■ Description of the task:
Copy the lines below word for word, starting with the line containing "especificação do laboratório." and continuing through the last line.

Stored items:

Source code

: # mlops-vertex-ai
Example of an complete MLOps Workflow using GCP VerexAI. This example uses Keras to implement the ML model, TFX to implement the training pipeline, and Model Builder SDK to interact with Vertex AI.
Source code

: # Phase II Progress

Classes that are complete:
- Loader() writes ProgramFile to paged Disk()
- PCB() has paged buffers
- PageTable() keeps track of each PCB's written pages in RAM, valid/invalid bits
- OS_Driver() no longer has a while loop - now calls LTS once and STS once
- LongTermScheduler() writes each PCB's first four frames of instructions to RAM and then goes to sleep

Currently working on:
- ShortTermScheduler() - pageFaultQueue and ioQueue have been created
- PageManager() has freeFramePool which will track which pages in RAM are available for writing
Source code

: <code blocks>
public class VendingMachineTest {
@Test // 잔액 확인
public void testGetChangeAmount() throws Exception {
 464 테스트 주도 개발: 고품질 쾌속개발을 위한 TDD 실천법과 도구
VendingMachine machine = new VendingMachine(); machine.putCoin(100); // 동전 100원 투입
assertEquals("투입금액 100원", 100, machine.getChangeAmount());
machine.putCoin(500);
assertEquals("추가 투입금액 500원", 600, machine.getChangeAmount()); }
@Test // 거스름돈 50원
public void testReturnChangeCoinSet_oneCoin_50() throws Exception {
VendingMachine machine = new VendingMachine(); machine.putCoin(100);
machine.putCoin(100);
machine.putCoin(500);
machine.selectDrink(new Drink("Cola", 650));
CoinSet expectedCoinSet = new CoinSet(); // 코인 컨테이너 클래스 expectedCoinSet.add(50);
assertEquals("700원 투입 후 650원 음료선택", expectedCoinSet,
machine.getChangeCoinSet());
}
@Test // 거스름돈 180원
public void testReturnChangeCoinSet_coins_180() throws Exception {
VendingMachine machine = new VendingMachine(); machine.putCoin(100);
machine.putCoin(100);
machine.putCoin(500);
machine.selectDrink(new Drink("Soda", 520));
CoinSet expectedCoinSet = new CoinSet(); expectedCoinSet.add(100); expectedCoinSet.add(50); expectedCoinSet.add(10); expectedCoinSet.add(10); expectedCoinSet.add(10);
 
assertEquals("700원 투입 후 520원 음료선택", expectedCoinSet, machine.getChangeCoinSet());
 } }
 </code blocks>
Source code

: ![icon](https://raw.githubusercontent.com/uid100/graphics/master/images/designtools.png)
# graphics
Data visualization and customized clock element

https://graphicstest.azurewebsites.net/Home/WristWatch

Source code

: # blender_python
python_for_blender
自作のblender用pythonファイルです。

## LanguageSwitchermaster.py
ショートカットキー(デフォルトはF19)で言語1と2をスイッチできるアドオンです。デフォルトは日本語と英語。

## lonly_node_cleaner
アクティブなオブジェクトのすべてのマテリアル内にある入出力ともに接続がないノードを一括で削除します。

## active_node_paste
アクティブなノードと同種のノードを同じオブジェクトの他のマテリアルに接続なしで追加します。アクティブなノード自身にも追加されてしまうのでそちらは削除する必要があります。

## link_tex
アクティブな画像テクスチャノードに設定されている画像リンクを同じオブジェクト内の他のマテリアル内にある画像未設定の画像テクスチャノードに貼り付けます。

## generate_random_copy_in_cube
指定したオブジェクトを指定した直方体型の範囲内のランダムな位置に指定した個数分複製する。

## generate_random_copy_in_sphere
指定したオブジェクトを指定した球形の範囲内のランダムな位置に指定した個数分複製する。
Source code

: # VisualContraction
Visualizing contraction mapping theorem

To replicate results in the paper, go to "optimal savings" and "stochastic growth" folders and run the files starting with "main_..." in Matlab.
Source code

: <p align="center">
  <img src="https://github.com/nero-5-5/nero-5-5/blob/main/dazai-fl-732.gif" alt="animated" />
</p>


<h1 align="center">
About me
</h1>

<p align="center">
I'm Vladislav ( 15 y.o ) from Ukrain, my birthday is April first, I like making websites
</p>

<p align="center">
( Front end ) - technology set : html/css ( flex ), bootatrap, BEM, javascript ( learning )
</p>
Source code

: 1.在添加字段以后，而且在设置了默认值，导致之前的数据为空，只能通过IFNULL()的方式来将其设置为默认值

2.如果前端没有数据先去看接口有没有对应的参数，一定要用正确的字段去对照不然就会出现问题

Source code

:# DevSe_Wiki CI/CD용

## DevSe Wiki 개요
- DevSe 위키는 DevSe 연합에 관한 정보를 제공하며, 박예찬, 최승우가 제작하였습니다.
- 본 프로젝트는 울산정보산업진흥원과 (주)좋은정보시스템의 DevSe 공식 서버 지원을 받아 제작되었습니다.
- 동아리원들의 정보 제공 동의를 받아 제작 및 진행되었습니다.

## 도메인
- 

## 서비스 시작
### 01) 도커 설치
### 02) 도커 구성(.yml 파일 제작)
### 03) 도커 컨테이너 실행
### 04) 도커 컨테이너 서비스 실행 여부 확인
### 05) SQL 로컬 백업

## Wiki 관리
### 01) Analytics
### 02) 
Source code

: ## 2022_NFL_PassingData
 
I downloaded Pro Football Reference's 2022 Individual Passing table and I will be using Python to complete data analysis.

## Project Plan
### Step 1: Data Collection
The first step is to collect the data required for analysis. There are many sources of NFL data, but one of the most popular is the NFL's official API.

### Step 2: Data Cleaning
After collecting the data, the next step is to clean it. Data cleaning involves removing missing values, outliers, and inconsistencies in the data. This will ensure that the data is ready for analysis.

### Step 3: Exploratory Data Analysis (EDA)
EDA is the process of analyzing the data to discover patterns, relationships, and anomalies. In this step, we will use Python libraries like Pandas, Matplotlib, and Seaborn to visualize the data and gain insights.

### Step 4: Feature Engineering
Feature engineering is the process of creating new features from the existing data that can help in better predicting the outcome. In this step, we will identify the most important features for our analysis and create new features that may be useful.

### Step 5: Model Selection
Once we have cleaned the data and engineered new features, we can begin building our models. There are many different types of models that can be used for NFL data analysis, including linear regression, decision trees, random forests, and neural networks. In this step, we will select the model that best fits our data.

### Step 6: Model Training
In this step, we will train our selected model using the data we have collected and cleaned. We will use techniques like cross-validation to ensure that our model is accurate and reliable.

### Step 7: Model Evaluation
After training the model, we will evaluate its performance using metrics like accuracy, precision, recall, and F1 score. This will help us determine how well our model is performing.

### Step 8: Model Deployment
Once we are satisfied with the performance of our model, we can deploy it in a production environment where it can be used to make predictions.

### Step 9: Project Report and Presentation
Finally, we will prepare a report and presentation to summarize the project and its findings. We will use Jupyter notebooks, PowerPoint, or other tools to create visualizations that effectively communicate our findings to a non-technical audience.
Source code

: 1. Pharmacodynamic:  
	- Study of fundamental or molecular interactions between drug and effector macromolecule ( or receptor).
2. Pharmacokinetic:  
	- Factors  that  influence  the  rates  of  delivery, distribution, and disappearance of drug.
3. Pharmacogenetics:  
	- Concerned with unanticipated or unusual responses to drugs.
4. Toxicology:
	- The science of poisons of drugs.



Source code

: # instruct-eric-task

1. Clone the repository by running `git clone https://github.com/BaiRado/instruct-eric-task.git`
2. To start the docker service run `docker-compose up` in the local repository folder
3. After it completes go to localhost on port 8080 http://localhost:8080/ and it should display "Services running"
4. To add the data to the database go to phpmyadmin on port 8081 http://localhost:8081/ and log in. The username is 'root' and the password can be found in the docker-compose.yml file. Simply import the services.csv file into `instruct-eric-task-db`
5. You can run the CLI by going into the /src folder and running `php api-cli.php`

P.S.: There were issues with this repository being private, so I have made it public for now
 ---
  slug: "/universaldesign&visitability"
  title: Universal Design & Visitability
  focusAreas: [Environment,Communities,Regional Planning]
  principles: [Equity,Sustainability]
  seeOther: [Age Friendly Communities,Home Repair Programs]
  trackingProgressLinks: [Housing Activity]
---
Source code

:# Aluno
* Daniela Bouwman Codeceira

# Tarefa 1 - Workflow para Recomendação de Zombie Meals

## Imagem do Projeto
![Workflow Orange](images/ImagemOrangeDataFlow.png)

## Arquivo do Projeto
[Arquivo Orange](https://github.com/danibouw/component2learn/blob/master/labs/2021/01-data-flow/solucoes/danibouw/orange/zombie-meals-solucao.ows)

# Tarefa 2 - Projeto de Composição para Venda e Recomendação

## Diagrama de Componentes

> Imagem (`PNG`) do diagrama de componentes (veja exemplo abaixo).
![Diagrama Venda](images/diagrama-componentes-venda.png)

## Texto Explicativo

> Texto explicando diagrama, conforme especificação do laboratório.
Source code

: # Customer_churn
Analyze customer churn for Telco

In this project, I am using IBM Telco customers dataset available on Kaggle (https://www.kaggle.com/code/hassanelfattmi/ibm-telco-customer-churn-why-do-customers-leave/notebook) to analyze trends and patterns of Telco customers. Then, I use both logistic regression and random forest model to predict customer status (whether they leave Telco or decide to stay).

■ Answer to the exercise:
> Texto explicando diagrama, conforme especificação do laboratório.
Source code

: # Customer_churn
Analyze customer churn for Telco

In this project, I am using IBM Telco customers dataset available on Kaggle (https://www.kaggle.com/code/hassanelfattmi/ibm-telco-customer-churn-why-do-customers-leave/notebook) to analyze trends and patterns of Telco customers. Then, I use both logistic regression and random forest model to predict customer status (whether they leave Telco or decide to stay).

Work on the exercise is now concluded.